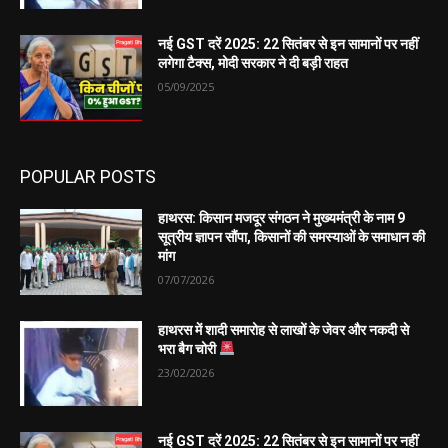
नई GST दरें 2025: 22 सितंबर से इन सामानों पर नहीं
लगेगा टैक्स, मोदी सरकार ने दी बड़ी राहत
05/09/2025
POPULAR POSTS
हाथरस: किसान मजदूर संगठन ने मुख्यमंत्री के नाम 9
सूत्रीय ज्ञापन सौंपा, किसानों की समस्याओं के समाधान की
मांग
07/07/2026
हाथरस में शादी समारोह से लाखों के जेवर और नकदी से
भरा बैग चोरी
23/02/2026
नई GST दरें 2025: 22 सितंबर से इन सामानों पर नहीं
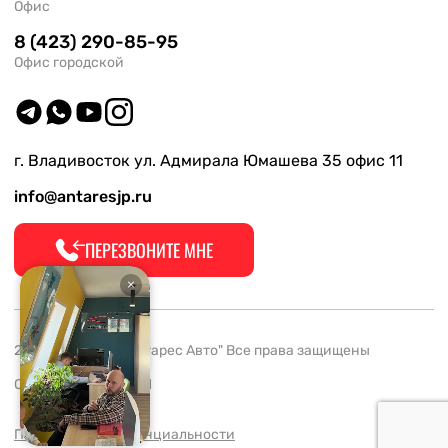
Офис
8 (423) 290-85-95
Офис городской
г. Владивосток ул. Адмирала Юмашева 35 офис 11
info@antaresjp.ru
ПЕРЕЗВОНИТЕ МНЕ
2008-2026 ООО "Антарес Авто" Все права защищены
ОГРН 1132537005061
Политика конфиденциальности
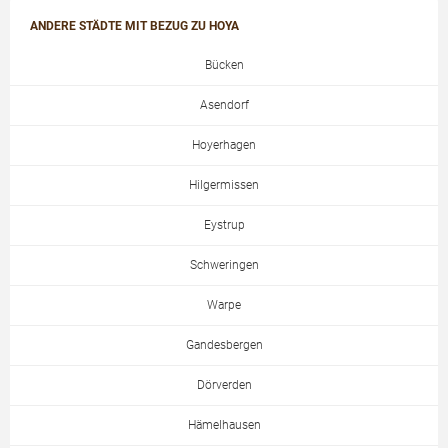
ANDERE STÄDTE MIT BEZUG ZU HOYA
Bücken
Asendorf
Hoyerhagen
Hilgermissen
Eystrup
Schweringen
Warpe
Gandesbergen
Dörverden
Hämelhausen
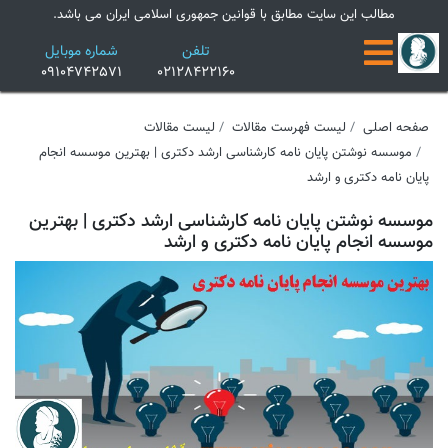
×
مطالب این سایت مطابق با قوانین جمهوری اسلامی ایران می باشد.
تلفن
شماره موبایل
09104742571
02128422160
صفحه اصلی
لیست فهرست مقالات
لیست مقالات
موسسه نوشتن پایان نامه کارشناسی ارشد دکتری | بهترین موسسه انجام
پایان نامه دکتری و ارشد
موسسه نوشتن پایان نامه کارشناسی ارشد دکتری | بهترین
موسسه انجام پایان نامه دکتری و ارشد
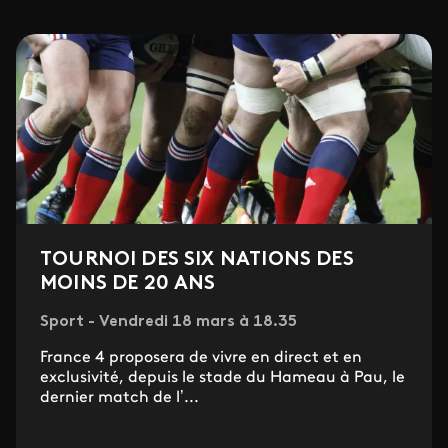
TOURNOI DES SIX NATIONS DES
MOINS DE 20 ANS
Sport - Vendredi 18 mars à 18.35
France 4 proposera de vivre en direct et en
exclusivité, depuis le stade du Hameau à Pau, le
dernier match de l’...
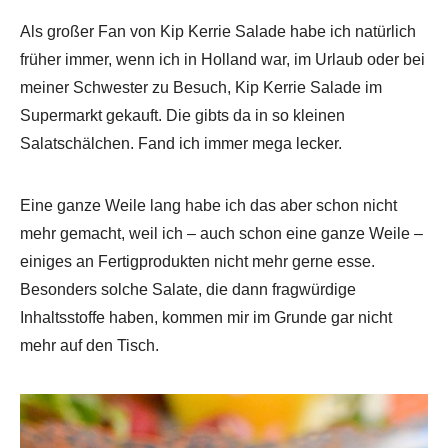
Als großer Fan von Kip Kerrie Salade habe ich natürlich
früher immer, wenn ich in Holland war, im Urlaub oder bei
meiner Schwester zu Besuch, Kip Kerrie Salade im
Supermarkt gekauft. Die gibts da in so kleinen
Salatschälchen. Fand ich immer mega lecker.
Eine ganze Weile lang habe ich das aber schon nicht
mehr gemacht, weil ich – auch schon eine ganze Weile –
einiges an Fertigprodukten nicht mehr gerne esse.
Besonders solche Salate, die dann fragwürdige
Inhaltsstoffe haben, kommen mir im Grunde gar nicht
mehr auf den Tisch.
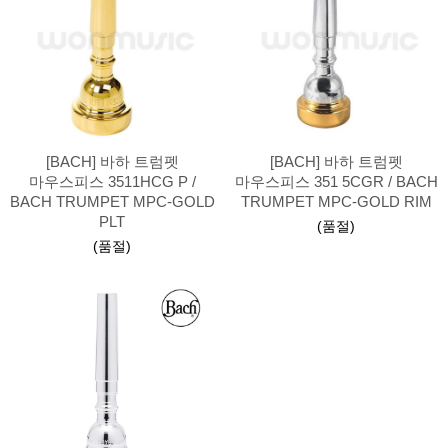
[BACH] 바하 트럼펫
[BACH] 바하 트럼펫
마우스피스 3511HCG P /
마우스피스 351 5CGR / BACH
BACH TRUMPET MPC-GOLD
TRUMPET MPC-GOLD RIM
PLT
(품절)
(품절)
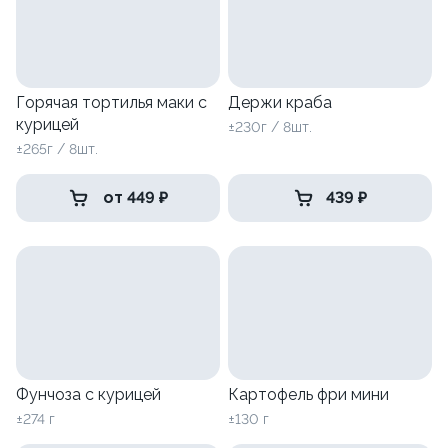
Горячая тортилья маки с
Держи краба
курицей
±230г / 8шт.
±265г / 8шт.
от 449 ₽
439 ₽
Фунчоза с курицей
Картофель фри мини
±274 г
±130 г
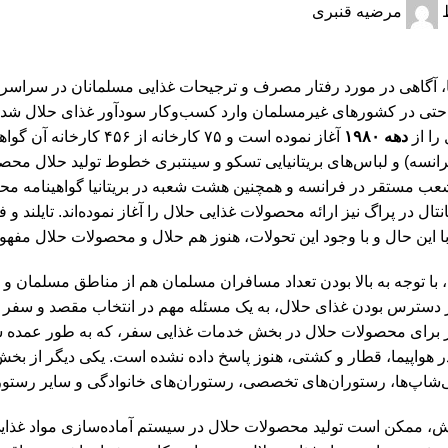
مرضیه قنبری
 آگاهی در مورد رفتار مصرف و ترجیحات غذایی مسلمانان در سراسر ج
تی در کشورهای غیرمسلمان وارد کسب‌وکار سودآور غذای حلال شده‌ان
را از
دهه ۱۹۸۰
آغاز نموده است و ۷۵ کار
فرانسه) و لباس‌های بریتانیایی تسکو و سینتبری خطوط تولید حلال مح
شعب مستقر در فرانسه و همچنین هشت شعبه در بریتانیا گواهینامه محصو
انتال در پراگ نیز ارائه محصولات غذایی حلال را آغاز نموده‌اند. تایلند و 
. با این حال و با وجود این تحولات، هنوز هم حلال و محصولات حلال 
با توجه به بالا بودن تعداد مسافران مسلمان هم از مناطق مسلمان و ه
 دسترس بودن غذای حلال، به یک مسئله مهم در انتخاب مقصد و سفر 
ر برای محصولات حلال در بخش خدمات غذایی سفر، که به طور عمده شام
 هواپیما، قطار و کشتی، هنوز پاسخ داده نشده است. یکی دیگر از ب
شاپ‌ها، رستوران‌های تخصصی، رستوران‌های خانوادگی و سایر رستوران
ش، ممکن است تولید محصولات حلال در سیستم آماده‌سازی مواد غذایی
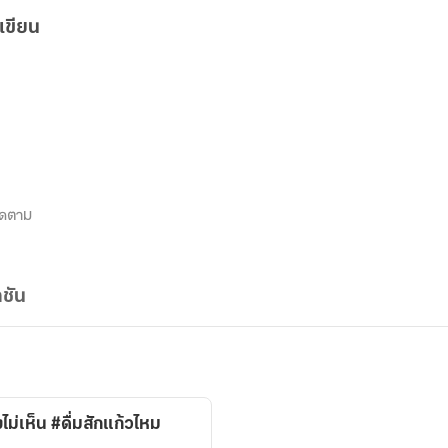
เขียน
ิดตาม
ชัน
ม่เห็น #ดื่มสักแก้วไหม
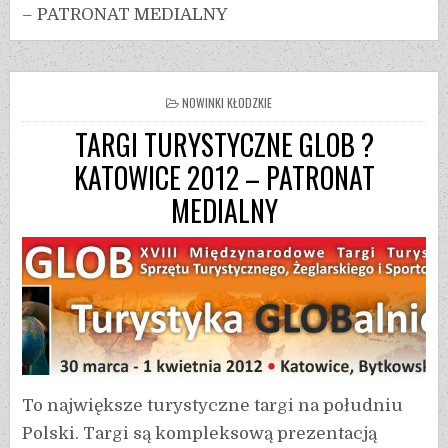
– PATRONAT MEDIALNY
NOWINKI KŁODZKIE
TARGI TURYSTYCZNE GLOB ?
KATOWICE 2012 – PATRONAT
MEDIALNY
To największe turystyczne targi na południu
Polski. Targi są kompleksową prezentacją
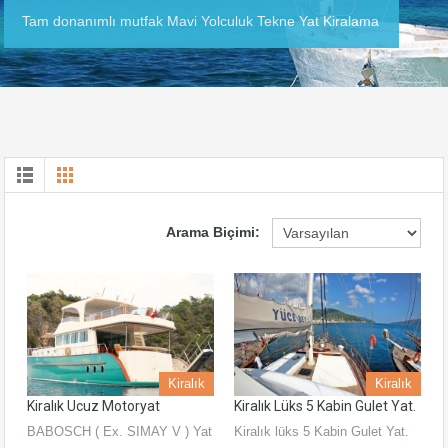
Tam donanımlı mutfak Mavi Yolculuk Tekne Yat Kiralama
Arama Biçimi:
Kiralık
Kiralık
Kiralık Ucuz Motoryat
Kiralık Lüks 5 Kabin Gulet Yat.
BABOSCH ( Ex. SIMAY V ) Yat
Kiralık lüks 5 Kabin Gulet Yat.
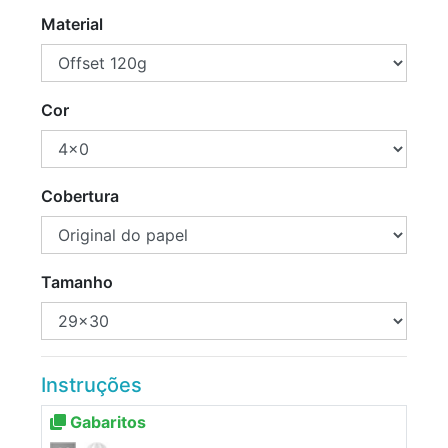
Material
Cor
Cobertura
Tamanho
Instruções
Gabaritos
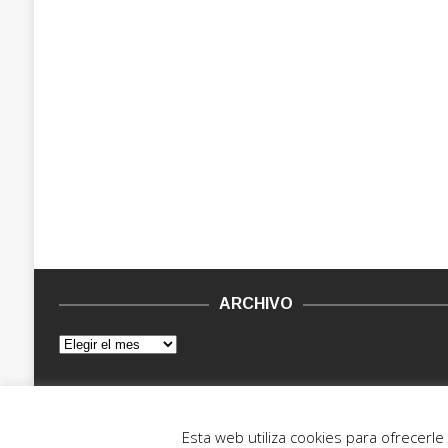
ARCHIVO
© 2015 - 2022. Vinilo Negro.
Powered by IT ENCORE
Esta web utiliza cookies para ofrecerl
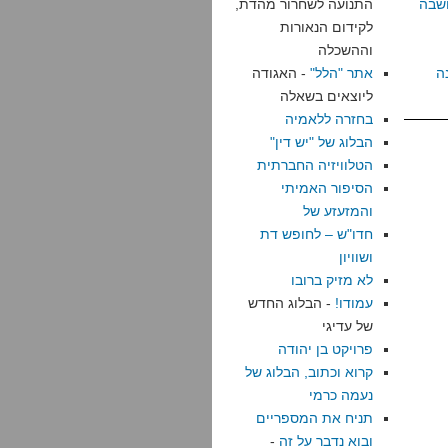
שבה
התנועה לשחרור מהדת,
לקידום הנאורות
וההשכלה
ה
אתר "הלל"
- האגודה
ליוצאים בשאלה
בחזרה ללאמיה
הבלוג של "יש דין"
הטלוויזיה החברתית
הסיפור האמיתי
והמזעזע של
חדו"ש – לחופש דת
ושוויון
לא מזיק ברובו
עמודו!
- הבלוג החדש
של עדיגי
פרויקט בן יהודה
קרוא וכתוב, הבלוג של
נעמה כרמי
תניח את המספריים
ובוא נדבר על זה
-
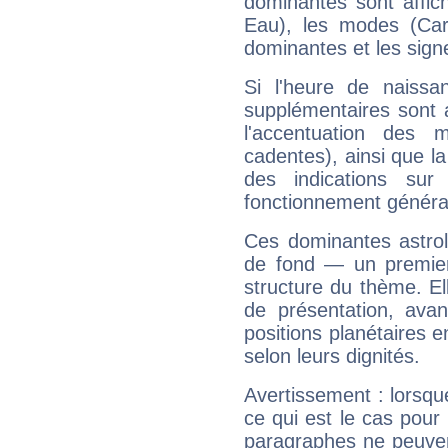
dominantes sont affich
Eau), les modes (Card
dominantes et les sign
Si l'heure de naissa
supplémentaires sont 
l'accentuation des m
cadentes), ainsi que la
des indications sur 
fonctionnement généra
Ces dominantes astrol
de fond — un premie
structure du thème. Ell
de présentation, avant
positions planétaires 
selon leurs dignités.
Avertissement : lorsqu
ce qui est le cas pou
paragraphes ne peuven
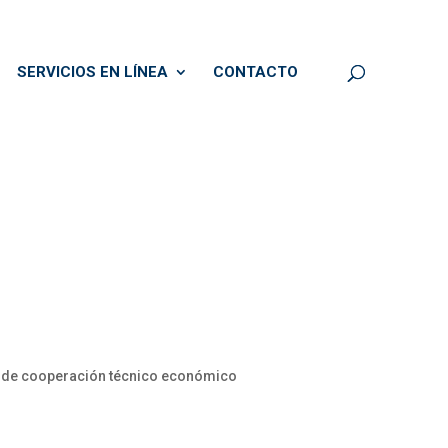
SERVICIOS EN LÍNEA
CONTACTO
s de cooperación técnico económico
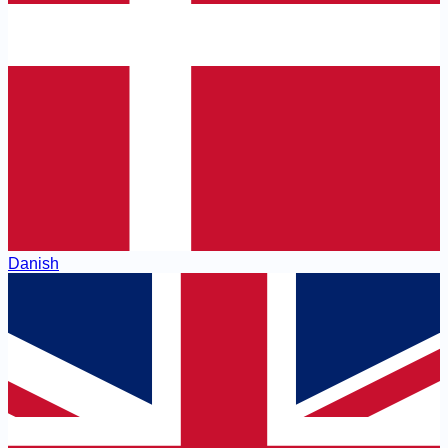
Danish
========
### [Exercise details]
Update the text read from every item above by replacing each "Kip Kerrie Salade" with "Kip Curry Salade" and leaving everything else unchanged. Leave the pictures out of the answer.

### [Answer section]
नई GST दरें 2025: 22 सितंबर से इन सामानों पर नहीं
लगेगा टैक्स, मोदी सरकार ने दी बड़ी राहत
05/09/2025
POPULAR POSTS
हाथरस: किसान मजदूर संगठन ने मुख्यमंत्री के नाम 9
सूत्रीय ज्ञापन सौंपा, किसानों की समस्याओं के समाधान की
मांग
07/07/2026
हाथरस में शादी समारोह से लाखों के जेवर और नकदी से
भरा बैग चोरी
23/02/2026
नई GST दरें 2025: 22 सितंबर से इन सामानों पर नहीं
Офис
8 (423) 290-85-95
Офис городской
г. Владивосток ул. Адмирала Юмашева 35 офис 11
info@antaresjp.ru
ПЕРЕЗВОНИТЕ МНЕ
2008-2026 ООО "Антарес Авто" Все права защищены
ОГРН 1132537005061
Политика конфиденциальности
ANDERE STÄDTE MIT BEZUG ZU HOYA
Bücken
Asendorf
Hoyerhagen
Hilgermissen
Eystrup
Schweringen
Warpe
Gandesbergen
Dörverden
Hämelhausen
×
مطالب این سایت مطابق با قوانین جمهوری اسلامی ایران می باشد.
تلفن
شماره موبایل
09104742571
02128422160
صفحه اصلی
لیست فهرست مقالات
لیست مقالات
موسسه نوشتن پایان نامه کارشناسی ارشد دکتری | بهترین موسسه انجام
پایان نامه دکتری و ارشد
موسسه نوشتن پایان نامه کارشناسی ارشد دکتری | بهترین
موسسه انجام پایان نامه دکتری و ارشد
TOURNOI DES SIX NATIONS DES
MOINS DE 20 ANS
Sport - Vendredi 18 mars à 18.35
France 4 proposera de vivre en direct et en
exclusivité, depuis le stade du Hameau à Pau, le
dernier match de l’...
Als großer Fan von Kip Curry Salade habe ich natürlich
früher immer, wenn ich in Holland war, im Urlaub oder bei
meiner Schwester zu Besuch, Kip Curry Salade im
Supermarkt gekauft. Die gibts da in so kleinen
Salatschälchen. Fand ich immer mega lecker.
Eine ganze Weile lang habe ich das aber schon nicht
mehr gemacht, weil ich – auch schon eine ganze Weile –
einiges an Fertigprodukten nicht mehr gerne esse.
Besonders solche Salate, die dann fragwürdige
Inhaltsstoffe haben, kommen mir im Grunde gar nicht
mehr auf den Tisch.
[BACH] 바하 트럼펫
[BACH] 바하 트럼펫
마우스피스 3511HCG P /
마우스피스 351 5CGR / BACH
BACH TRUMPET MPC-GOLD
TRUMPET MPC-GOLD RIM
PLT
(품절)
(품절)
Горячая тортилья маки с
Держи краба
курицей
±230г / 8шт.
±265г / 8шт.
от 449 ₽
439 ₽
Фунчоза с курицей
Картофель фри мини
±274 г
±130 г
مرضیه قنبری
 آگاهی در مورد رفتار مصرف و ترجیحات غذایی مسلمانان در سراسر ج
تی در کشورهای غیرمسلمان وارد کسب‌وکار سودآور غذای حلال شده‌ان
را از
دهه ۱۹۸۰
آغاز نموده است و ۷۵ کار
فرانسه) و لباس‌های بریتانیایی تسکو و سینتبری خطوط تولید حلال مح
شعب مستقر در فرانسه و همچنین هشت شعبه در بریتانیا گواهینامه محصو
انتال در پراگ نیز ارائه محصولات غذایی حلال را آغاز نموده‌اند. تایلند و 
. با این حال و با وجود این تحولات، هنوز هم حلال و محصولات حلال 
با توجه به بالا بودن تعداد مسافران مسلمان هم از مناطق مسلمان و ه
 دسترس بودن غذای حلال، به یک مسئله مهم در انتخاب مقصد و سفر 
ر برای محصولات حلال در بخش خدمات غذایی سفر، که به طور عمده شام
 هواپیما، قطار و کشتی، هنوز پاسخ داده نشده است. یکی دیگر از ب
شاپ‌ها، رستوران‌های تخصصی، رستوران‌های خانوادگی و سایر رستوران
ش، ممکن است تولید محصولات حلال در سیستم آماده‌سازی مواد غذایی
เขียน
ิดตาม
ชัน
ม่เห็น #ดื่มสักแก้วไหม
– PATRONAT MEDIALNY
NOWINKI KŁODZKIE
TARGI TURYSTYCZNE GLOB ?
KATOWICE 2012 – PATRONAT
MEDIALNY
To największe turystyczne targi na południu
Polski. Targi są kompleksową prezentacją
Tam donanımlı mutfak Mavi Yolculuk Tekne Yat Kiralama
Arama Biçimi:
Kiralık
Kiralık
Kiralık Ucuz Motoryat
Kiralık Lüks 5 Kabin Gulet Yat.
BABOSCH ( Ex. SIMAY V ) Yat
Kiralık lüks 5 Kabin Gulet Yat.
Material
Cor
Cobertura
Tamanho
Instruções
Gabaritos
ARCHIVO
© 2015 - 2022. Vinilo Negro.
Powered by IT ENCORE
Esta web utiliza cookies para ofrecerl
שבה
התנועה לשחרור מהדת,
לקידום הנאורות
וההשכלה
ה
אתר "הלל"
- האגודה
ליוצאים בשאלה
בחזרה ללאמיה
הבלוג של "יש דין"
הטלוויזיה החברתית
הסיפור האמיתי
והמזעזע של
חדו"ש – לחופש דת
ושוויון
לא מזיק ברובו
עמודו!
- הבלוג החדש
של עדיגי
פרויקט בן יהודה
קרוא וכתוב, הבלוג של
נעמה כרמי
תניח את המספריים
ובוא נדבר על זה
-
dominantes sont affich
Eau), les modes (Card
dominantes et les sign
Si l'heure de naissa
supplémentaires sont 
l'accentuation des m
cadentes), ainsi que la
des indications sur 
fonctionnement généra
Ces dominantes astrol
de fond — un premie
structure du thème. Ell
de présentation, avant
positions planétaires 
selon leurs dignités.
Avertissement : lorsqu
ce qui est le cas pou
paragraphes ne peuven
SERVICIOS EN LÍNEA
CONTACTO
s de cooperación técnico económico
Danish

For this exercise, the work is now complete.